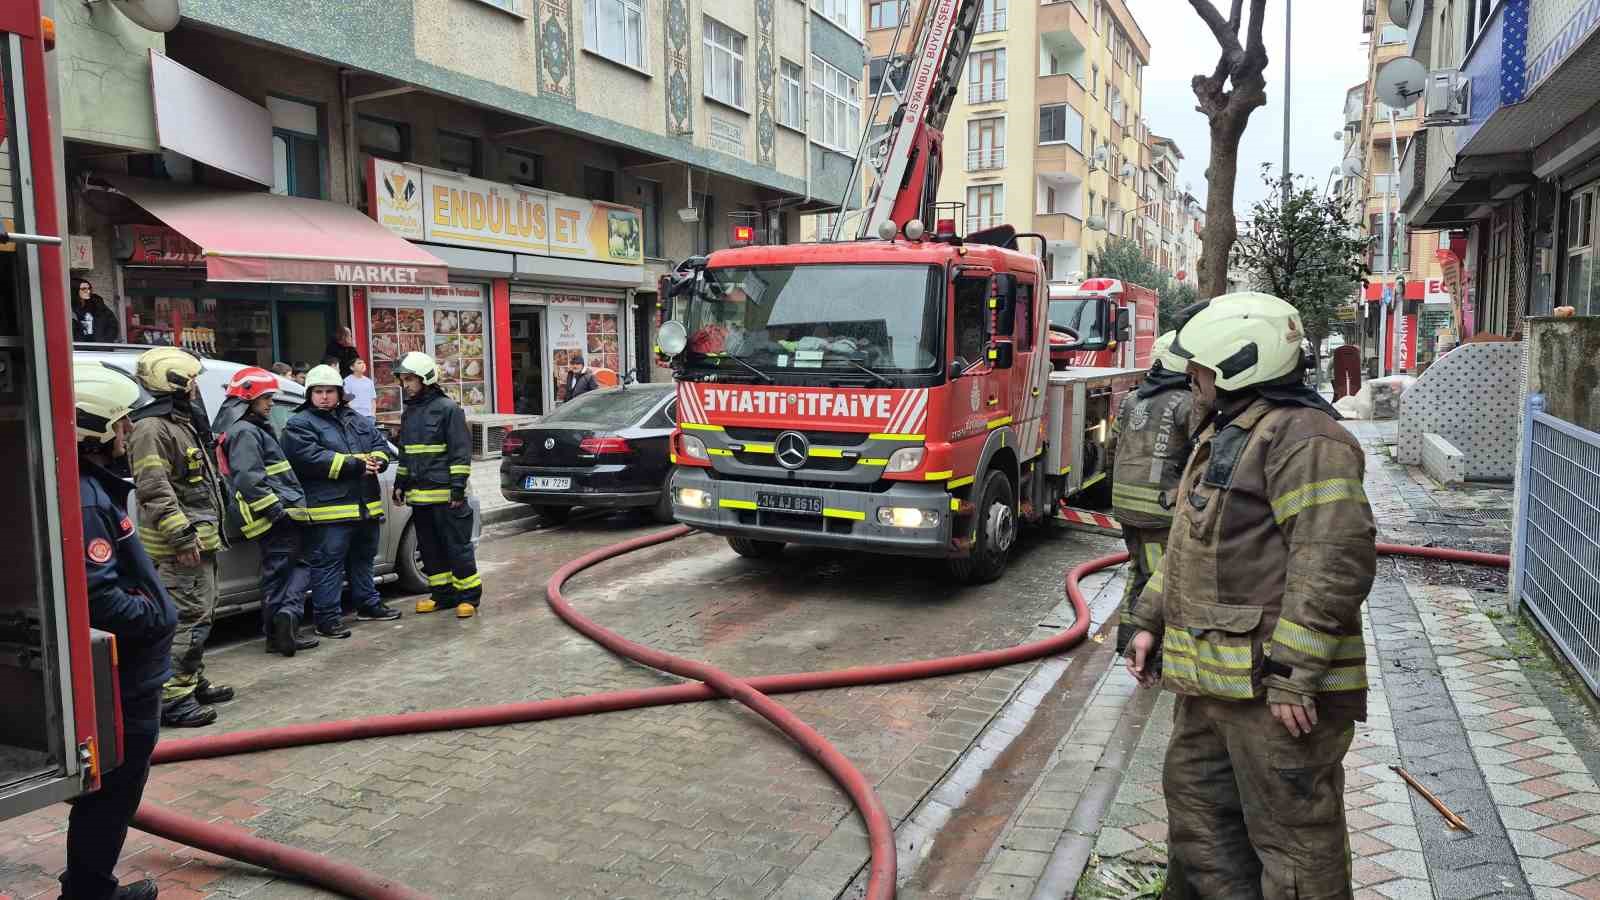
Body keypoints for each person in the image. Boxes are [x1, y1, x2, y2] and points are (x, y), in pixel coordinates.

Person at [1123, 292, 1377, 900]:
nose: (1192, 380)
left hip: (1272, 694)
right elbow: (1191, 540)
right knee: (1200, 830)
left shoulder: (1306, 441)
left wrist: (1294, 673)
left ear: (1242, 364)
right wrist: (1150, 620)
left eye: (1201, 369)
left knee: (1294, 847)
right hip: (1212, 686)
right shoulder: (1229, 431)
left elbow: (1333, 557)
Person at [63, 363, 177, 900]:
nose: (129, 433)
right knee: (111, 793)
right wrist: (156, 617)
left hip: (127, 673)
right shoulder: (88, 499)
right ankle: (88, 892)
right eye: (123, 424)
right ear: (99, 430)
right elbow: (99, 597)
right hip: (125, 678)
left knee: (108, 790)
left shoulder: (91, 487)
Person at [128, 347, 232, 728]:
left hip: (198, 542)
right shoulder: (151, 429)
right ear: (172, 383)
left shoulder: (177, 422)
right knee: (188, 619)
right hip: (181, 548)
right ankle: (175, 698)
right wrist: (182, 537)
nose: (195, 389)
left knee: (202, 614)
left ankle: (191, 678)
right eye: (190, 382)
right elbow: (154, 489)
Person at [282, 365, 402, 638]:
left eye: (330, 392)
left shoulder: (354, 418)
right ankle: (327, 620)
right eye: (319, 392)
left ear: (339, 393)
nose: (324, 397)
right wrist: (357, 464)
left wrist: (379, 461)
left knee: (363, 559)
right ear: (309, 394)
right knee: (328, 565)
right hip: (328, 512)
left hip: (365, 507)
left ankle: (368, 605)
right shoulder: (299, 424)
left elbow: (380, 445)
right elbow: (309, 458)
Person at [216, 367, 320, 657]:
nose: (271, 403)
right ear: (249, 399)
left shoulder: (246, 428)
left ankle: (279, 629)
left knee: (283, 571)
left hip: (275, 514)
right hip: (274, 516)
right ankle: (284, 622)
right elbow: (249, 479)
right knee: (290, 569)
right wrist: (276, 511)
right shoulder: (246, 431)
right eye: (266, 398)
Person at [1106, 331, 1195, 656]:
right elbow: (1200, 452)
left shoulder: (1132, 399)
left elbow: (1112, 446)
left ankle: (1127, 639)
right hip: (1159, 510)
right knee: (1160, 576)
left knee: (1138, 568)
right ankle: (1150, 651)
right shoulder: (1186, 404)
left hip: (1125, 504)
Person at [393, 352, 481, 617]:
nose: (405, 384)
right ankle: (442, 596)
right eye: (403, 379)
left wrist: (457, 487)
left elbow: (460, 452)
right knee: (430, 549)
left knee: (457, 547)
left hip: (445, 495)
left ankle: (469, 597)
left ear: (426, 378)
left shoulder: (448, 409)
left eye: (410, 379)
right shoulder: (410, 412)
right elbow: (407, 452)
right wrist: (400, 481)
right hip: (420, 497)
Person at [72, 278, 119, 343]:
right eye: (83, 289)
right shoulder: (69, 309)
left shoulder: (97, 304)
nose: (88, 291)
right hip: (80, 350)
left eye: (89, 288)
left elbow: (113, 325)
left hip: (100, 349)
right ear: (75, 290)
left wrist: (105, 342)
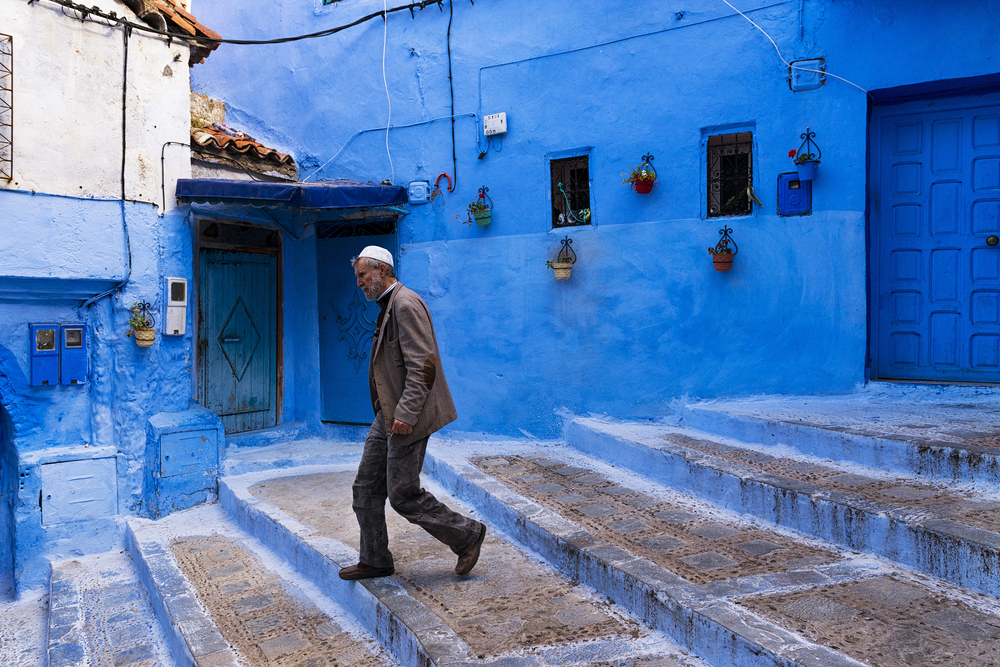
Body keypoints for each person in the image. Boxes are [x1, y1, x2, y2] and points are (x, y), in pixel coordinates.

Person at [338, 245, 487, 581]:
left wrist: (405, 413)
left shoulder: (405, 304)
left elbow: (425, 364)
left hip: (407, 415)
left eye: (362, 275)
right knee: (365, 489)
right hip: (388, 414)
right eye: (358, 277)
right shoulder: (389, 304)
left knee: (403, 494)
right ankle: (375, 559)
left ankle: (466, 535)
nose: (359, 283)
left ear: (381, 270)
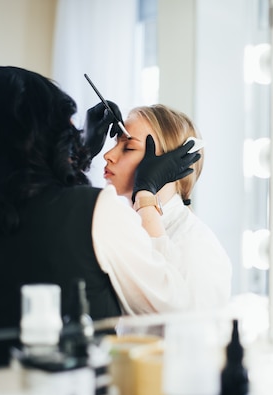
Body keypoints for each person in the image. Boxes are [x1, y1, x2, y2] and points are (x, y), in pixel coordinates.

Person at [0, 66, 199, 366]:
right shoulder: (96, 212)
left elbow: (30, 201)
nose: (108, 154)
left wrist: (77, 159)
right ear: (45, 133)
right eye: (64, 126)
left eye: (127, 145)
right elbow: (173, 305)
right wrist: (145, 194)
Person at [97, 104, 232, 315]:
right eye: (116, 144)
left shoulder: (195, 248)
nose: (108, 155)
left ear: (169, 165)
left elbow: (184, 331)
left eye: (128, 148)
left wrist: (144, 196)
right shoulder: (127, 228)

▬▬▬▬▬▬▬▬▬▬

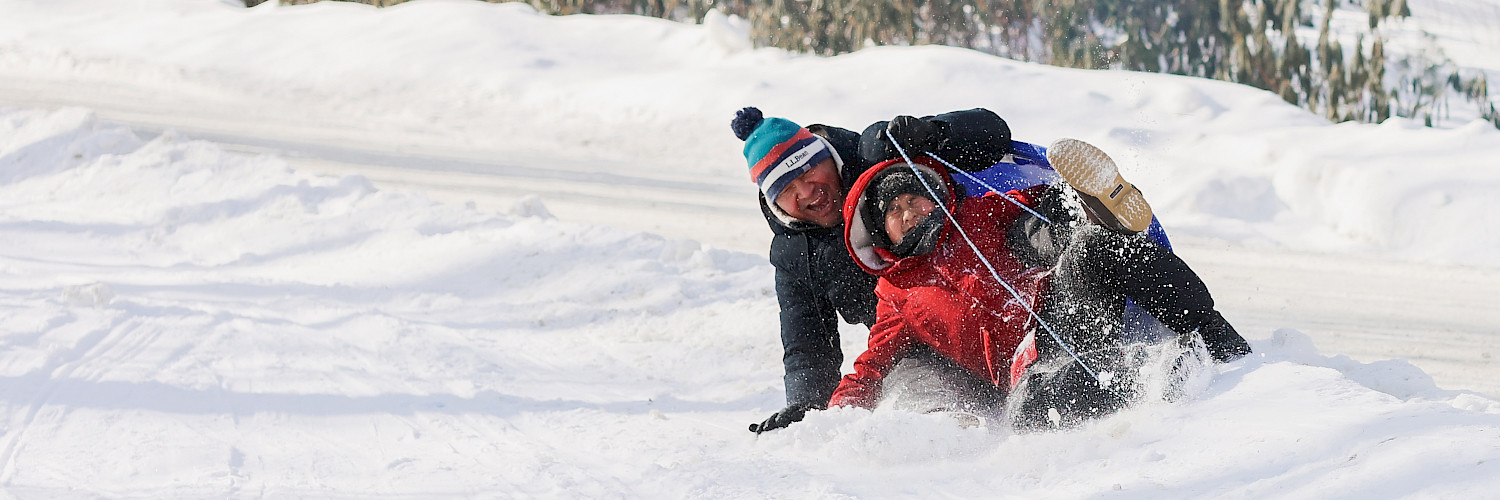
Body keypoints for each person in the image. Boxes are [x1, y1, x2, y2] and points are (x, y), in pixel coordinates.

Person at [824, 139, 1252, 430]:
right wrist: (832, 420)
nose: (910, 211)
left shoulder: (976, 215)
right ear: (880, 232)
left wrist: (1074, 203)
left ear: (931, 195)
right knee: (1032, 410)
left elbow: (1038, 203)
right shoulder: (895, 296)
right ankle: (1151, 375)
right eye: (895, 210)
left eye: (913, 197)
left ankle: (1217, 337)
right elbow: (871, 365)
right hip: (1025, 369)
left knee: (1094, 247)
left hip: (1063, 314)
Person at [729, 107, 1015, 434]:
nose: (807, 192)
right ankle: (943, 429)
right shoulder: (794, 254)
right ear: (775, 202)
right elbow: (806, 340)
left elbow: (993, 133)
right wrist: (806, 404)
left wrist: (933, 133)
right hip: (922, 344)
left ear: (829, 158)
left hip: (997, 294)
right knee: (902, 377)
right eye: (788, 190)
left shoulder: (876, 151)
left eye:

▬▬▬▬▬▬▬▬▬▬

Wherever a line holds the word "nose", copy that line out of the entries above.

nose: (1192, 380)
nose: (129, 433)
nose: (195, 389)
nose: (324, 397)
nose: (271, 403)
nose: (405, 384)
nose: (88, 291)
nose: (359, 283)
nose: (108, 154)
nose: (108, 155)
nose: (910, 211)
nose: (807, 192)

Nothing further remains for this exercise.